» Records to use:

((

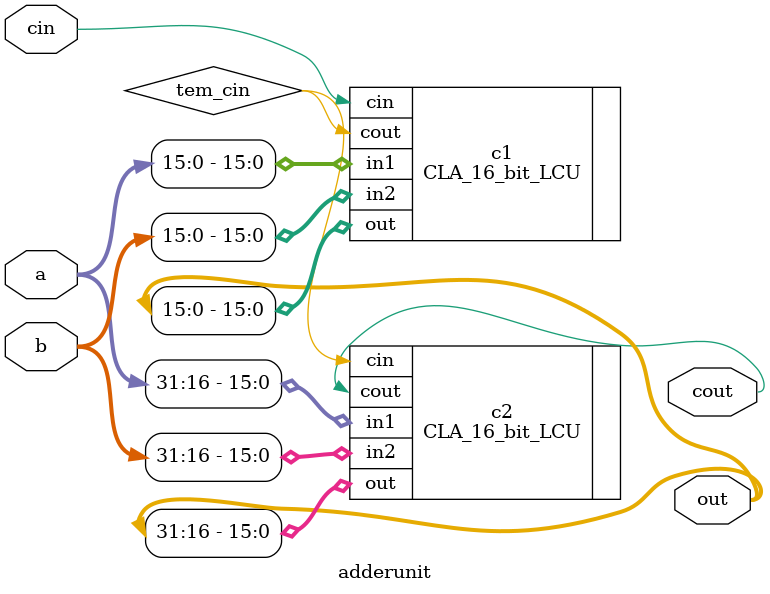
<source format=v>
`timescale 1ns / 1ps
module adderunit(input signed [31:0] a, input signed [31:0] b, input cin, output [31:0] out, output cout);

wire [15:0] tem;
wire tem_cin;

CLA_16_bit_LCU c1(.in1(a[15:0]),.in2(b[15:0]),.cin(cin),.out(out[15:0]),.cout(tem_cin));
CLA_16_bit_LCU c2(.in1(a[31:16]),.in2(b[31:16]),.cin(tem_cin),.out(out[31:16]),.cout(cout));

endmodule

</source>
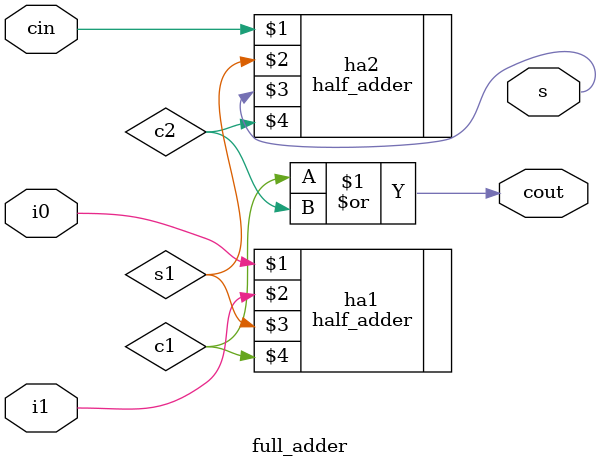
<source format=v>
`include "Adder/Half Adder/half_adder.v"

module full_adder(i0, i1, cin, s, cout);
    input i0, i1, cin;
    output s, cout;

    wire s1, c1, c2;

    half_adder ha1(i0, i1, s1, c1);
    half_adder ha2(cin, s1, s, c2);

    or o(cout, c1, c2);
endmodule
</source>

))

» What this task involves:
What is needed here is how many lines of the entries contain "input"; give that number alone.

» Result of the task:
2